III. Doctrine of primary jurisdiction
Finally we determine the appropriate procedure to dispose of cases involving underlying workers' compensation claims not yet resolved by the Industrial Commission. In N.C. Chiropractic Assoc. v. Aetna Casualty Surety Co., 89 N.C. App. 1, 9, 365 S.E.2d 312, 316-17 (1988), a case similar to the one before us, this Court applied the doctrine of primary jurisdiction. Under this doctrine, when it appears that "[s]ome aspects of plaintiffs' claims are clearly within the Industrial Commission's jurisdiction," as are the plaintiffs' claims for loss of workers' compensation benefits, "and resolution of these aspects could possibly also determine the resolution of plaintiffs' claims under the common [and statutory] law," the trial court should consider staying the claims before it until the Commission resolves the related claims. Id. at 9, 365 S.E.2d at 316-17. Prior to the determination of their workers' compensation claims before the Commission, the plaintiffs in N.C. Chiropractic Association filed a complaint in state court alleging unfair or deceptive trade practices and malicious interference with contractual rights involving workers' compensation claims. Id. Because of the common factual issues between the plaintiffs' claims and the underlying workers' compensation claims, the trial court refrained from exercising its jurisdiction to resolve the civil claims until after the Commission had resolved the workers' compensation claims. Id. (citations omitted).

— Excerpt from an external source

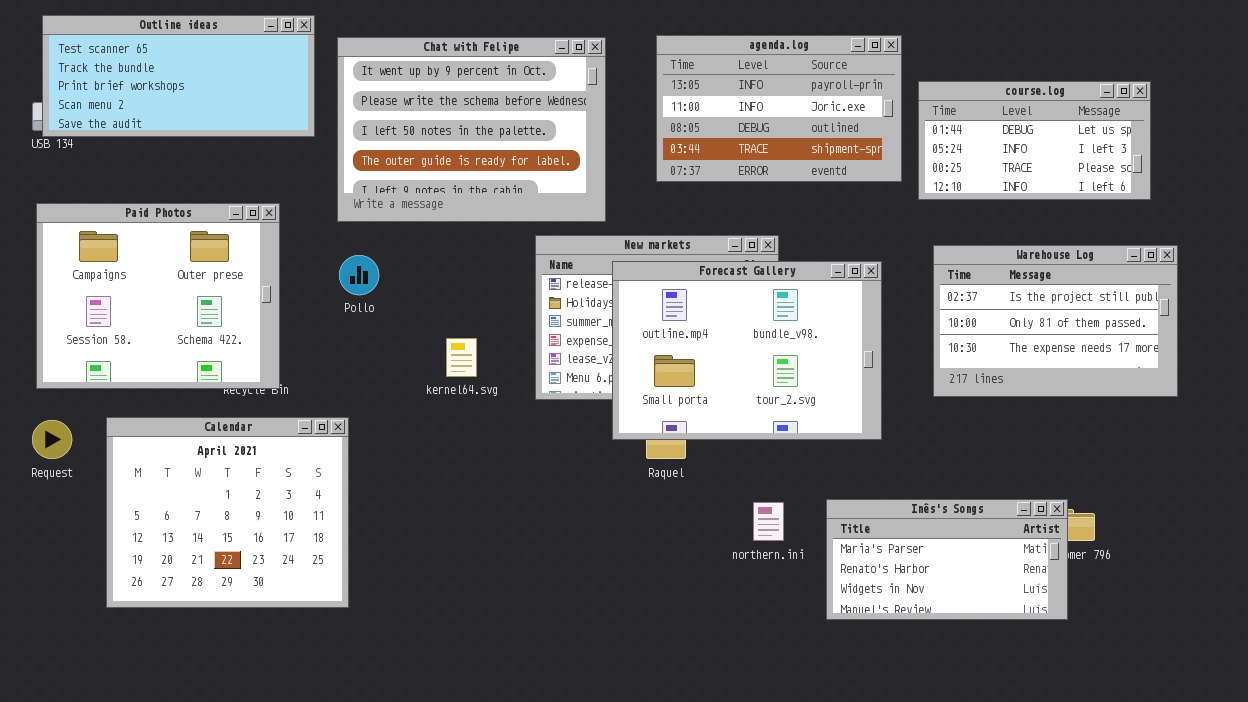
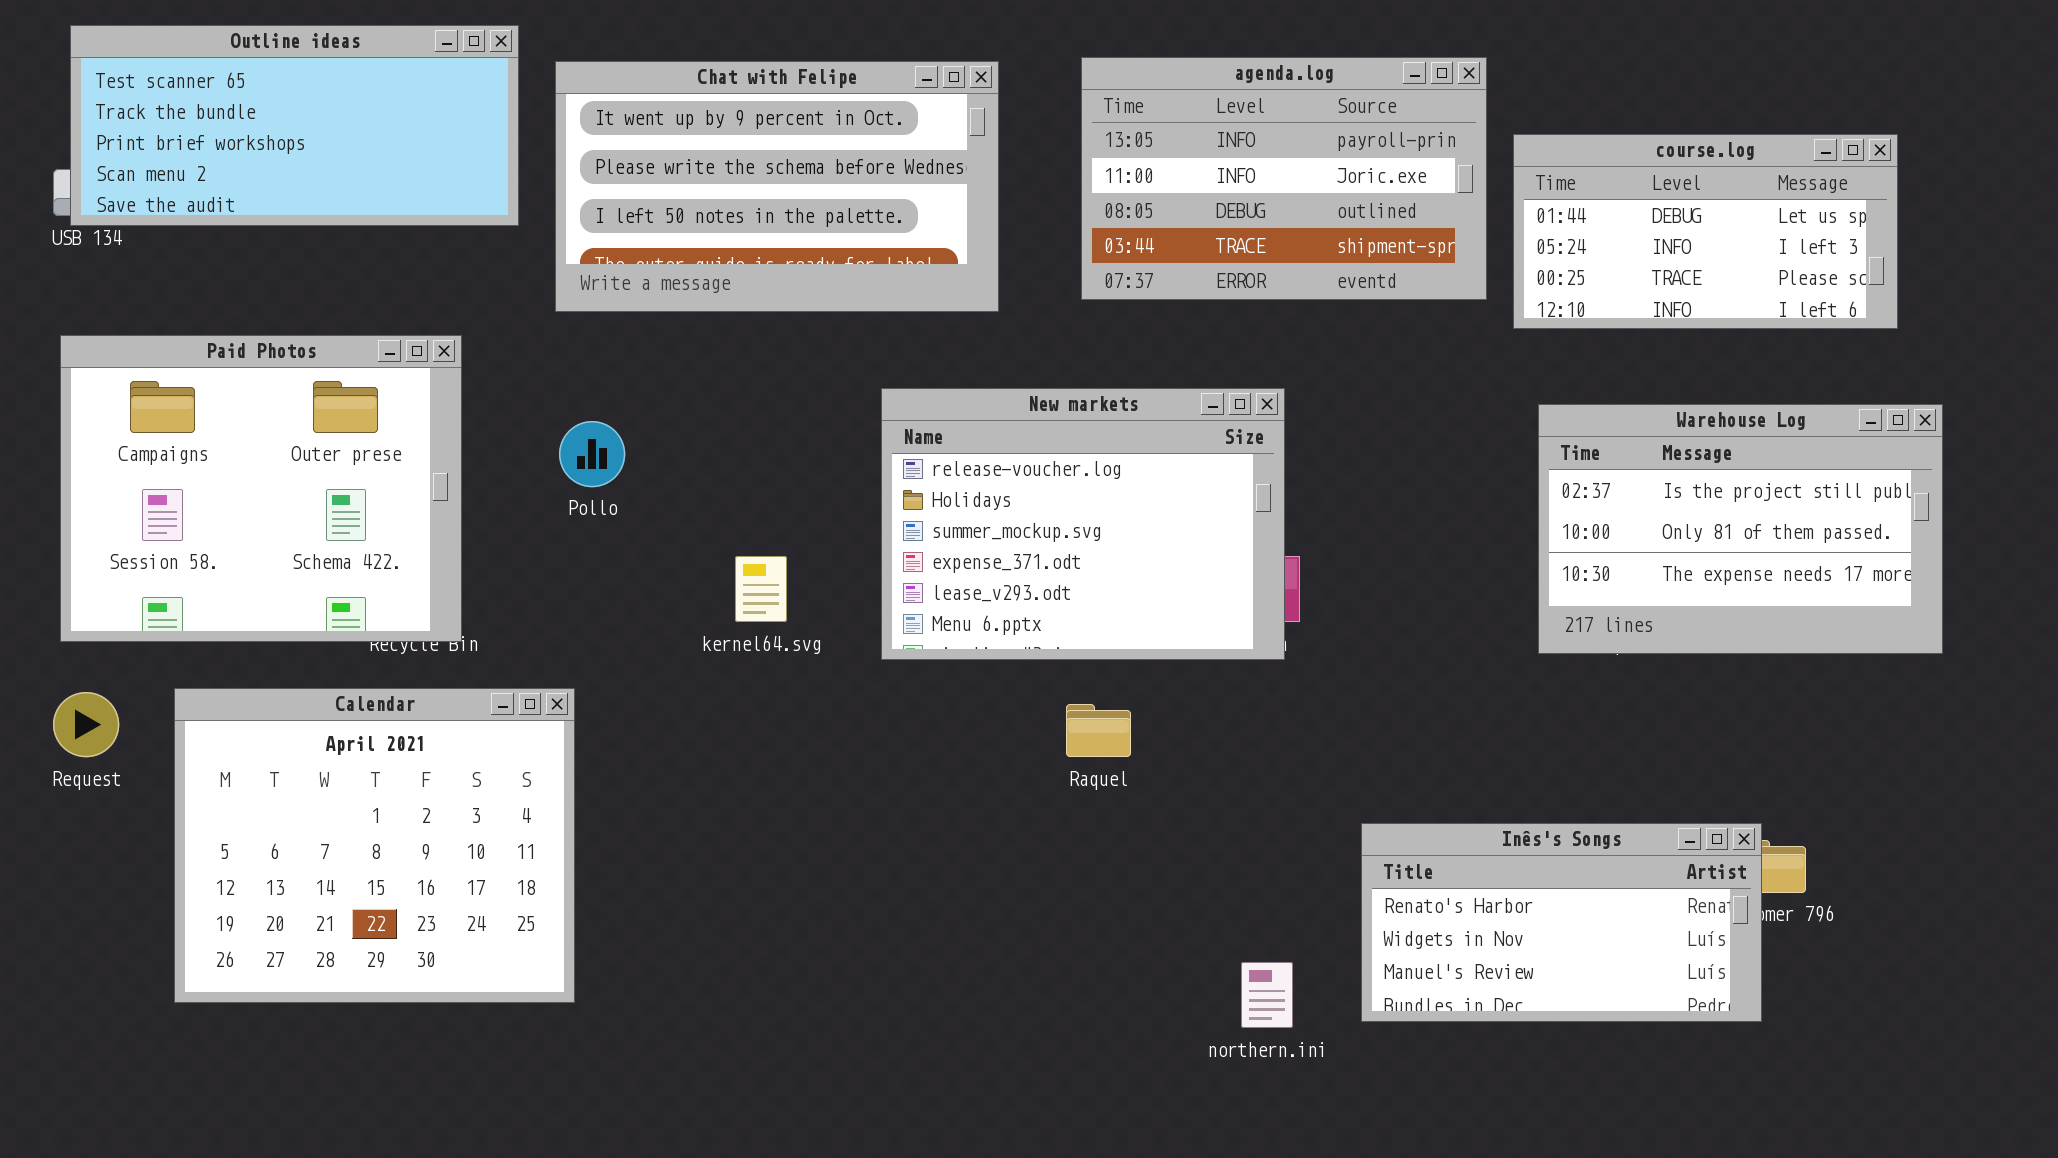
Chat with Felipe: [337,37,606,222] -> [555,61,999,312], resized
Forecast Gallery: [612,261,882,440] -> none, closed
Inês's Songs: [826,499,1068,620] -> [1361,823,1762,1022], scrolled down 1 row
northern.ini: [753,502,784,541] -> [1241,962,1293,1028], moved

Similarly, in the case before us, common factual issues exist between the civil claims and the claims for workers' compensation pending before the Commission which are more appropriately resolved by the Commission. First, with respect to the allegations that the Form 21 was fraudulently altered, the rules promulgated by the Commission govern, and it is the Commission's duty to determine whether such rules and procedures were violated. N.C. Gen. Stat. § 97-86 (Cum. Supp. 1997). For this reason, the Commission is also the appropriate tribunal to make the factual determinations as to whether the video accurately portrayed plaintiffs' work environment. Id. Until the Commission determines whether these actions by the defendants comply with its rules and procedures, it would be difficult for the trial court to determine whether such conduct is "extreme or outrageous," or determine if the claims were handled with bad faith or fraudulent intent. Thus, we stay these claims pending the issuance of the opinion and award for both plaintiffs.
In summary, we affirm the trial court's dismissal of the plaintiffs' claim for relief under N.C. Gen. Stat. § 58-63-15(11), and reverse the order granting the 12(b)(6) dismissal on all plaintiffs' other claims against defendant insurers and defendant employer and remand this case to the trial court with instructions to stay these claims until the Industrial Commission has ruled on the plaintiffs' underlying workers' compensation claims.
Affirmed in part, reversed in part, and remanded.
Chief Judge ARNOLD and MARTIN, John C. concur.